§ **EXERCICES ÉCRITS**
**A.** Recopiez le passage de l'extrait sur les manifestations au Guatemala qui commence par « Jusqu'à il y » et se poursuit jusqu'à « démissionnez déjà. », en renommant « Facebook » en « Twitter ».
**B.** Écrivez la suite de l'extrait sur les manifestations au Guatemala, à partir de sa dernière phrase.

::: EXTRAIT :::

Et manifester n'en est qu'une.
Je vais vous parler
d'un exemple récent.
Jusqu'à il y a quelques mois,
le Guatemala était dirigé
par d'anciens militaires corrompus
ayant des liens avec le crime organisé.
La plupart des gens le savaient
mais se sentaient impuissants
face à cela --
jusqu'à ce qu'un groupe de citoyens,
12 personnes ordinaires,
lance un appel à leurs amis sur Facebook
de se retrouver sur la place centrale
avec des pancartes disant :
« Reununcia YA » --
démissionnez déjà.
A leur surprise,
30 000 personnes sont venues.
Ils ont continué pendant des mois
et les protestations se multipliaient.
A un moment donné,
les organisateurs ont livré des centaines
d’œufs sur des bâtiments gouvernementaux
avec un message :
« Si vous n'avez pas les huevos --
les couilles --
d'arrêter de corrompre
les candidats à la présidentielle,
empruntez les nôtres. »

::: LIGNES DE DONNÉES :::

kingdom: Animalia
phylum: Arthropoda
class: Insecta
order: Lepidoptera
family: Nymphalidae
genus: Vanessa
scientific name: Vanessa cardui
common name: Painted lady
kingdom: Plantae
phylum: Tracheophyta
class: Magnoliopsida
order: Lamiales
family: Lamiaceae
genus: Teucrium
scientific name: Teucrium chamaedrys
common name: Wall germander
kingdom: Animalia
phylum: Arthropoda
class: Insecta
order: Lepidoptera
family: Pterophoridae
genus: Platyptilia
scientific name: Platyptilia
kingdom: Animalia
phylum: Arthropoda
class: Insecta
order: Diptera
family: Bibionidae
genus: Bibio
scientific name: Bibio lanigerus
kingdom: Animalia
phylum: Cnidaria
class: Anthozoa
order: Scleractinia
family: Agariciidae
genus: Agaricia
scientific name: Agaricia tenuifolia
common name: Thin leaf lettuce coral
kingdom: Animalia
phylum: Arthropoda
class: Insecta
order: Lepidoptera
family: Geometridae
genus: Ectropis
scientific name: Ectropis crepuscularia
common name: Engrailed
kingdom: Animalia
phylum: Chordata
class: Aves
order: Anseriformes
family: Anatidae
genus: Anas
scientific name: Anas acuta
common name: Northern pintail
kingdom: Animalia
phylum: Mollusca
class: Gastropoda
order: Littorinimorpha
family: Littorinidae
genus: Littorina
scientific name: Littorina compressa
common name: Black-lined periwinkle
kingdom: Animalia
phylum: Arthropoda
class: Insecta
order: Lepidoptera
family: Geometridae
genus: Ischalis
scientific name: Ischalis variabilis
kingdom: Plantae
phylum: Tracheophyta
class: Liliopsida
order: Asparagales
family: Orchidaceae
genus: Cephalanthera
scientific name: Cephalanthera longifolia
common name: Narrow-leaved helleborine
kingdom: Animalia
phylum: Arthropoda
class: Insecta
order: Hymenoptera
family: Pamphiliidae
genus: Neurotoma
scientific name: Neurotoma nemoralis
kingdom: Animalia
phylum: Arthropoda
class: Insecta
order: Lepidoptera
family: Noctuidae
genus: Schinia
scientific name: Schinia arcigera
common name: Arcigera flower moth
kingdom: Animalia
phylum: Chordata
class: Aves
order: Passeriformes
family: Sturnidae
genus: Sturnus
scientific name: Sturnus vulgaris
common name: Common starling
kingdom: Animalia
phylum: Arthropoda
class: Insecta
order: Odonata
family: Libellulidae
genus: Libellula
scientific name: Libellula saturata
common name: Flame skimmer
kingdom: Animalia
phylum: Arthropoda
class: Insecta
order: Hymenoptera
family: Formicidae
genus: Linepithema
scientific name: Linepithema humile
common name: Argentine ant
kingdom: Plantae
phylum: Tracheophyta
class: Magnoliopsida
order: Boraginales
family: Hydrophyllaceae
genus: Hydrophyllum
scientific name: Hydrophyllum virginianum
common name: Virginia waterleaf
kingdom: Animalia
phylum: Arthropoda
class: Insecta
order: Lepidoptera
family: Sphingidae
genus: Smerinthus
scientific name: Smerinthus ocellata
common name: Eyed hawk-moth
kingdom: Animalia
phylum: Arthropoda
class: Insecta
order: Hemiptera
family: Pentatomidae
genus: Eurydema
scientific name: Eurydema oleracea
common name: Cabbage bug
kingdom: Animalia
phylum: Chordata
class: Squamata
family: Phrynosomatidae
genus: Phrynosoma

:::

§ **RÉSULTATS PAR EXERCICE**
**A.**
Jusqu'à il y a quelques mois,
le Guatemala était dirigé
par d'anciens militaires corrompus
ayant des liens avec le crime organisé.
La plupart des gens le savaient
mais se sentaient impuissants
face à cela --
jusqu'à ce qu'un groupe de citoyens,
12 personnes ordinaires,
lance un appel à leurs amis sur Twitter
de se retrouver sur la place centrale
avec des pancartes disant :
« Reununcia YA » --
démissionnez déjà.

**B.**
(Rires)
(Applaudissements)
Le président Molina a répondu
en promettant de ne jamais démissionner.
Les activistes ont réalisé
qu'ils ne pouvaient pas juste protester
et demander au président de démissionner.
Ils devaient ne pas lui laisser le choix.
Ils ont organisé une grève générale,
les gens de tout le pays
refusèrent de travailler.
Rien qu'à Guatemala City,
plus de 400 entreprises et écoles
ont fermé leurs portes.
Pendant ce temps,
des fermiers dans tout le pays
ont bloqué les routes.
En cinq jours,
le président
et des douzaines d'autres
membres du gouvernement
avaient démissionné.
(Applaudissements)
J'ai été très inspirée
par la créativité et la bravoure
des gens utilisant la non-violence
dans presque tous les pays du monde.
Par exemple,
récemment, un groupe d'activistes
en Ouganda
a relâché des cochons dans la rue.
Vous voyez que la police
ne sait que faire de ces cochons.
(Rires)
Les cochons étaient peints
aux couleurs du parti au pouvoir.
Un cochon portait même un chapeau,
un chapeau qui a été reconnu.
(Rires)
Les activistes du monde entier
font de plus en plus la une des journaux
mais ces actions isolées
n'accomplissent rien
si elles ne font pas partie
d'une stratégie globale.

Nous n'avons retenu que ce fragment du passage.